Da crônica esportiva morreram Ivo de Almeida, Eduardo Saraiva, Márcio de Arruda e Edipson Morbeck e Romeu Roberto, que depois de deixar de jogar bola militou no rádio esportivo como Memeu Roberto. Outros personagens que passaram a fazer parte da história do futebol mato-grossense: os torcedores Nhá Barbina (mixtense) e Armindo Pipoqueiro (dombosquino)...

Lito está muito preocupado com a falta de um registro obituário, que devia se feito pelas autoridades ligadas aos esportes, “para preservar a memória daqueles que não fazem mais parte do nosso convívio”. Para Lito, as pessoas citadas no levantamento que ele vem realizando e neste trabalho “deixaram significativa.parcela de contribuição para continuidade da história do futebol mato-grossense e que jamais poderá morrer...”

Campinho do Cai-Cai revelou talentos da bola e pernas de pau medrosos...


Pindu (foto cedida pela A Tribuna)
Quem diria que uma pequena área que englobava trechos das avenidas Dom Bosco, Ipiranga e São Sebastião no bairro Goiabeiras e que se tornou muito conhecida por ter abrigado durante muitos anos o cemitério do Cai-Cai onde foram enterradas no século passado cerca de três mil pessoas vítimas da varíola, a popular e temida bexiguinha, acabasse revelando jogadores que marcaram época no futebol cuiabano.

Mas foi isso que aconteceu mesmo. Dentre tantos craques que deram seus primeiros passos no campinho do Cai-Cai ainda hoje são lembrados Pedro Parada, que jogou no Palmeiras e no São Cristóvão; Aírton, também do São Cristóvão; Danilo, que andou pelo Mixto e o Anápolis; Carmindo, do Dom Bosco; Duduca, do Operário Várzea-grandense e Catraca, que atuou também em vários times.

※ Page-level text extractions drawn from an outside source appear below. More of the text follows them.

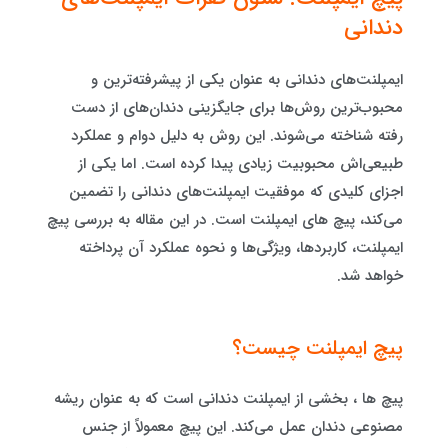
دندانی
ایمپلنت‌های دندانی به عنوان یکی از پیشرفته‌ترین و
محبوب‌ترین روش‌ها برای جایگزینی دندان‌های از دست
رفته شناخته می‌شوند. این روش به دلیل دوام و عملکرد
طبیعی‌اش محبوبیت زیادی پیدا کرده است. اما یکی از
اجزای کلیدی که موفقیت ایمپلنت‌های دندانی را تضمین
می‌کند، پیچ های ایمپلنت است. در این مقاله به بررسی پیچ
ایمپلنت، کاربردها، ویژگی‌ها و نحوه عملکرد آن پرداخته
خواهد شد.
پیچ ایمپلنت چیست؟
پیچ ها ، بخشی از ایمپلنت دندانی است که به عنوان ریشه
مصنوعی دندان عمل می‌کند. این پیچ معمولاً از جنس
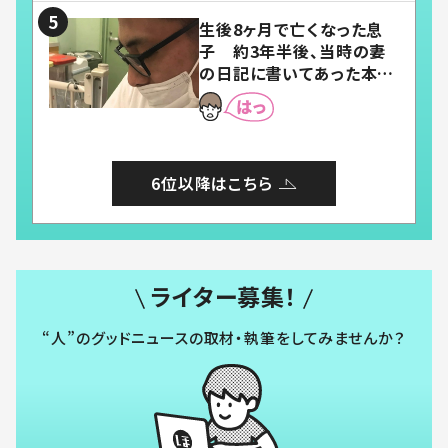
生後8ヶ月で亡くなった息
子 約3年半後、当時の妻
の日記に書いてあった本音
とは
6位以降はこちら
ライター募集！
“人”のグッドニュースの取材・執筆をしてみませんか？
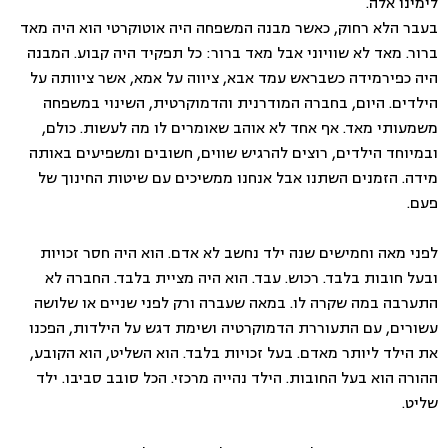
לימינו אלה.
בעבר הלא רחוק, כאשר מבנה המשפחה היה אוטוקרטי הוא היה מאד
ברור. מאד לא שוויוני אבל מאד ברור: כל תפקיד היה קבוע. המבנה
היה כפירמידה כשבראש עמד אבא, ציווה על אמא, אשר ציוותה על
הילדים. היום, בחברה המודרנית והדמוקרטית, השינוי במשפחה
משמעותי מאד. אף אחד לא אוהב שאומרים לו מה לעשות. כולם,
ובמיוחד הילדים, רוצים להרגיש שווים, חשובים ומשפיעים באותה
מידה. הזמנים השתנו אבל אנחנו ממשיכים עם שיטות החינוך של
פעם.
לפני מאה וחמישים שנה ילד נחשב לא אדם. הוא היה חסר זכויות
ובעל חובות בלבד. רכוש. עבד. הוא היה מציית בלבד. החברה לא
התערבה במה שקרה לו. במאה שעברה ורק לפני שניים או שלושה
עשורים, עם התעוררת הדמוקרטיה ושימת דגש על הילדות, הפכנו
את הילד ליותר מאדם. בעל זכויות בלבד. הוא השליט, הוא הקובע,
ההורה הוא בעל החובות. הילד נהייה מרכזי. הכל סובב סביבו. ילד
שליט.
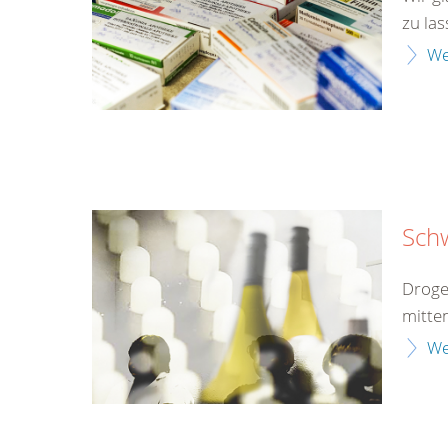
zu las
We
Sch
Droge
mitten
We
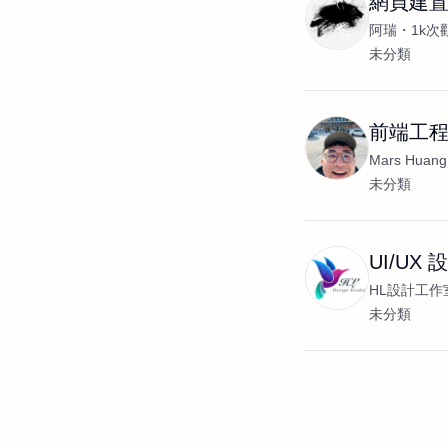
網頁建
阿瑞
1k次
未分類
前端工
Mars Huang
未分類
UI/U
HL設計工作
未分類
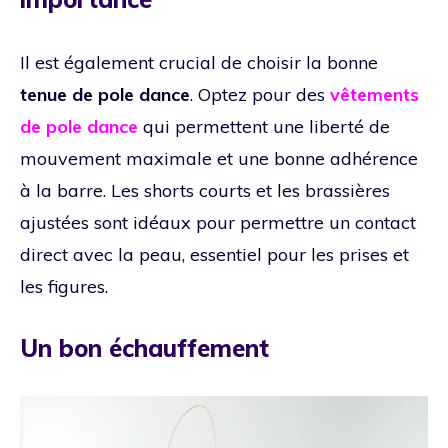
Il est également crucial de choisir la bonne
tenue de pole dance
. Optez pour des
vêtements
de pole dance
qui permettent une liberté de
mouvement maximale et une bonne adhérence
à la barre. Les shorts courts et les brassières
ajustées sont idéaux pour permettre un contact
direct avec la peau, essentiel pour les prises et
les figures.
Un bon échauffement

Depois daquela “safra” de jogadores talentosos, a garotada do Cai-Cai até que tentou recuperar a fama daquela região no futebol. Todas as tardes, a meninada se reunia no campinho e partia para  os tradicionais “rachas”, que, no caso deles, ao contrário do que acontecia com os boleiros da velha guarda que lhes servia de exemplos – não em tudo, claro! -- podiam terminar bem cedo...

Acontece que o campinho ficava em frente a Igreja Nossa Senhora do Carmo, ocupando meia rua do lado do cemitério do Cai-Cai . Como dentro do cemitério existiam alguns pés de mangas de grandes copadas, tornando área a bem escura, quando a bola caía lá, principalmente no fim da tarde, ficava no local até o dia seguinte, porque o medo que a meninada tinha do cemitério, não deixava ninguém  entrar no “campo santo”  para pegá-la...

Entre a turma da nova geração do Cai-Cai, só um jogador se destacou no profissionalismo: Pindu, que teve brilhante passagem pelo União, de Rondonópolis. Depois de encerrar a bem sucedida a carreira de jogador, Pindu virou preparador físico do clube rondonopolitano.
   
Criado pelo presidente da Província de Mato Grosso, José Vieira Couto de Magalhães, exclusivamente para sepultar ou simplesmente queimar  as vítimas da bexiguinha,  o cemitério do Cai-Cai foi desativado há muitos anos, com a sua área sendo revitalizada e transformada na atual Praça Manoel Murtinho. A última catacumba de grande porte do cemitério foi demolida pelo Exército, com a presença de muitos oficiais graduados, recorda dona Cristina Nascimento Silva, que mora defronte ao antigo “campo santo” há mais de meio século.